Once out of the house, Smith called 911. Then he called his mother to bear the bad news.
Green said her first thought was for her mother.
“I was thinking, it’s hard for anybody to understand her, to get her out,” Green said, getting tearful remembering it. “…My main thing was making sure she was OK.”
After receiving her son’s call, Green kept trying to call 911 herself from a different state, finally getting in touch with the Lowndes County Adult Detention Center where she learned first responders were already at the scene.
By that point, other friends were calling and sending her messages on Facebook.
“My phone started ringing, people letting me know, Facebook lighting up,” Green said.
Firefighters battled the flames and smoke for the next hour or so, Colom said. All the while, Green was in Texas wondering what was going on.
“No one would respond,” she said. “No one would pick up the phones anywhere I was calling. I couldn’t get through to anybody, and I just didn’t know what was going on in the house. And I’m so far away.”
Lost mementos
Green left Texas late Wednesday night and arrived back in Columbus the next morning. Friends and the house’s owners met her at the scene of what had once been her home.
While the structure still stands, Colom said, the interior was badly burned, especially in the kitchen area where the fire started. Neither Green’s family nor anyone else will be living in the house any time soon.

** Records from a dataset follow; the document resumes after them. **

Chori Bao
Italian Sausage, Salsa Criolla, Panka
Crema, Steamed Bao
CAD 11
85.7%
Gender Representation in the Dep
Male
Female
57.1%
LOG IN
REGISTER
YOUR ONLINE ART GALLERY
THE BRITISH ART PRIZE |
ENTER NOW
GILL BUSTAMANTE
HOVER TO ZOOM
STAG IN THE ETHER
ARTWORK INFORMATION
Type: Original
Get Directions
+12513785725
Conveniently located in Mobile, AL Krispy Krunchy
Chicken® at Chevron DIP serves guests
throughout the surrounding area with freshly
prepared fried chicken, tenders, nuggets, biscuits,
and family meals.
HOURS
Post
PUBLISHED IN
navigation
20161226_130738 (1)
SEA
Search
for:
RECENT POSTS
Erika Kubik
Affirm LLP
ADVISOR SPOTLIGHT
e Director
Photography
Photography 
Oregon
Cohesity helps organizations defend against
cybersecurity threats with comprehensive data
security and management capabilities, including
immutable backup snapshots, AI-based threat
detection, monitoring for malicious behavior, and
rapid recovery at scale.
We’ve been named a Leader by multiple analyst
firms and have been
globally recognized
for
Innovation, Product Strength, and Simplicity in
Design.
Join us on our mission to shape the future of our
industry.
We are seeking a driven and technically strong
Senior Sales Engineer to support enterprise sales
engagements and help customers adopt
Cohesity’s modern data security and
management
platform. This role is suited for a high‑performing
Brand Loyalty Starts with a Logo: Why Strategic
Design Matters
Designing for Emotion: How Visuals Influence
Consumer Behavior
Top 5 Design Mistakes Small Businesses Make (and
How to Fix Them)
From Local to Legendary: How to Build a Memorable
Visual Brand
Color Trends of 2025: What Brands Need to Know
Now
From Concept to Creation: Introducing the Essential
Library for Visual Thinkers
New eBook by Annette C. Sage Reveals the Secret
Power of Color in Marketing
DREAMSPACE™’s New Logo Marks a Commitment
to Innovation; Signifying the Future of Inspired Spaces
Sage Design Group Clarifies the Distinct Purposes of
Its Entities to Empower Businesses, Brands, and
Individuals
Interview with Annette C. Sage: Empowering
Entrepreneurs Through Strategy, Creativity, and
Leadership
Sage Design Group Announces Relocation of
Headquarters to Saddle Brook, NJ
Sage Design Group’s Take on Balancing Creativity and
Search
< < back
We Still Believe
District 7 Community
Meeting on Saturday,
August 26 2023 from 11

“I heard it was bad, but I didn’t know it was that bad,” Green said. “I thought I would be able to save some stuff.”
She was able to salvage her bed frame and dresser, now in storage, and a handful of pictures of her two children — Smith and an adult daughter who no longer lives with her.
“I wish I could have gotten all the pictures from when the kids were little,” she said. “The memories, gone. (There was just) so much we did, baby pictures, important documents, birth certificates. But mostly I wish I could have gotten those pictures. I mean, I could accumulate the rest of that stuff, but I can never get the memories back.”
Pressing on
Green and her family moved temporarily into a hotel before leaving town over the weekend to stay with relatives in Texas. She’s extremely grateful to the fire department and to friends and family who have helped her out.
Several of her friends who attended Columbus High School with her have reached out to other friends to raise money for Green and her family.
“It could have been us that lost everything,” one friend, Lakesha Hunter, said. “And it’s such a tragedy when you leave home and you come back and everything’s gone.”
Hunter and several other friends are hoping to plan a fundraiser for Green, although they’re now mostly sticking to reaching out to friends on Facebook. In the meantime, Green is going through with her plans to move her family to Texas.
“I’m blessed,” Green said. “I’m more blessed than anything, because I can’t replace my mom or child. I can buy paint, I can buy thread, clothes, materials … I can do all of that, but I can’t get my family back.
“And I wasn’t there,” she added. “That’s the hardest part. I wasn’t there.”